The economy added 150,000 jobs in October, below the 180,000 economists expected, sending the unemployment rate up to 3.9%; job numbers for August and September were revised downward by a total of 101,000, part of a trend continuing through this year. “The revisions are huge this month, I guess the last two months they revised down a little over 100,000 jobs which is a major revision,” Laffer told “Kudlow” guest host David Asman. (RELATED: ‘A Horrible Situation’: Kevin O’Leary Predicts Commercial Real Estate Crisis)


“The one thing I’m worried about, David, is the household survey versus the establishment survey. The household survey shows a very sharp drop in employment, and that’s very worrisome. There’s another little worrisome thing that wages, while they grew, they grew by less this month than they have over the past six or seven months,” Laffer added. “So wage growth is not catching up to these numbers dropping, and that’s where we are.
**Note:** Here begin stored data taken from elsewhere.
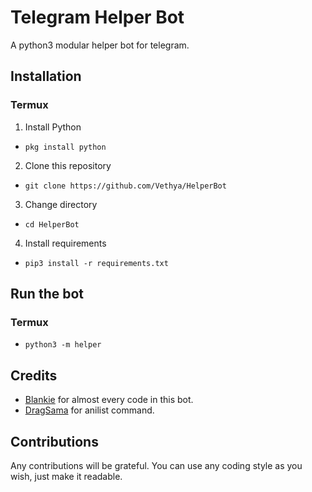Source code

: # Telegram Helper Bot
A python3 modular helper bot for telegram.
## Installation
### Termux
1. Install Python
- `pkg install python`
2. Clone this repository
- `git clone https://github.com/Vethya/HelperBot`
3. Change directory
- `cd HelperBot`
4. Install requirements
- `pip3 install -r requirements.txt`
## Run the bot
### Termux
- `python3 -m helper`
## Credits
- [Blankie](https://github.com/the-blank-x) for almost every code in this bot.
- [DragSama](https://github.com/DragSama) for anilist command.
## Contributions
Any contributions will be grateful. You can use any coding style as you wish, just make it readable.
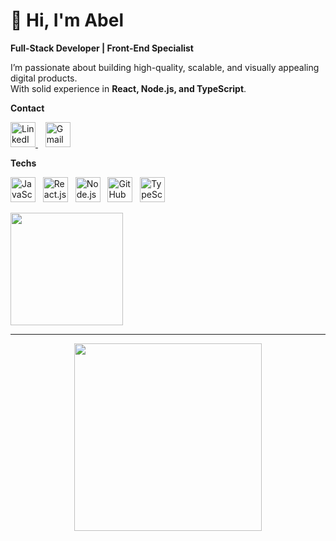 # 👋 Hi, I'm Abel

**Full-Stack Developer | Front-End Specialist**

I’m passionate about building high-quality, scalable, and visually appealing digital products.  
With solid experience in **React, Node.js, and TypeScript**.

**Contact**

<p align="left">
  <a href="https://www.linkedin.com/in/abel-magnago1/" target="_blank">
    <img src="https://skillicons.dev/icons?i=linkedin" height="40" alt="LinkedIn" />
  </a> &nbsp;&nbsp;
  <a href="mailto:abel.magnago@gmail.com">
    <img src="https://skillicons.dev/icons?i=gmail" height="40" alt="Gmail" />
  </a>
</p>

**Techs**

<p align="left">
  <img src="https://skillicons.dev/icons?i=js" height="40" alt="JavaScript" /> &nbsp;
  <img src="https://skillicons.dev/icons?i=react" height="40" alt="React.js" /> &nbsp;
  <img src="https://skillicons.dev/icons?i=nodejs" height="40" alt="Node.js" /> &nbsp;
  <img src="https://skillicons.dev/icons?i=github" height="40" alt="GitHub" /> &nbsp;
  <img src="https://skillicons.dev/icons?i=ts" height="40" alt="TypeScript" />
</p>

<a href="https://github.com/anuraghazra/github-readme-stats">
  <img height="180em" src="https://github-readme-stats.vercel.app/api/top-langs/?username=abelmagnag0&layout=compact&theme=dracula&count_private=true" />
</a>

---

<p align="center">
  <img src="https://miro.medium.com/v2/1*54_--49lwKngQUw0bNPijQ.gif"  width="300" />
</p>



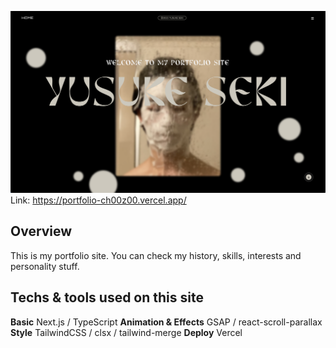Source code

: <img
  alt="website img"
  src="./public/assets/website_img.png"
  />
Link: https://portfolio-ch00z00.vercel.app/

## Overview

This is my portfolio site.
You can check my history, skills, interests and personality stuff.

## Techs & tools used on this site

**Basic**
Next.js / TypeScript
**Animation & Effects**
GSAP / react-scroll-parallax
**Style**
TailwindCSS / clsx / tailwind-merge
**Deploy**
Vercel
When you talk about the deficit coming on of $1.6 trillion and more government jobs and all that, it is a disconcerting picture.”

The number of jobs at all levels of government reached nearly 22.9 million in 2023, 14.66 million of which were with local governments, while 5.28 million came from state government and the federal government accounted for nearly three million, according to data from the Bureau of Labor Statistics. Government jobs were second only to health care in the October jobs figures, which combined with hospitality and leisure to account for nearly all of the job gains.

Laffer also warned that interest rates could still go higher. “When we took office on January 20th, 1981, the prime interest rate in this wonderful country of ours was 21.5%, and I think the 10-year bond yield got over 10, so I would not bet the whole farm on interest rates never going up again,” Laffer told Asman. “I think that would be a mistake. They may not, but I think it would be a mistake betting against it.”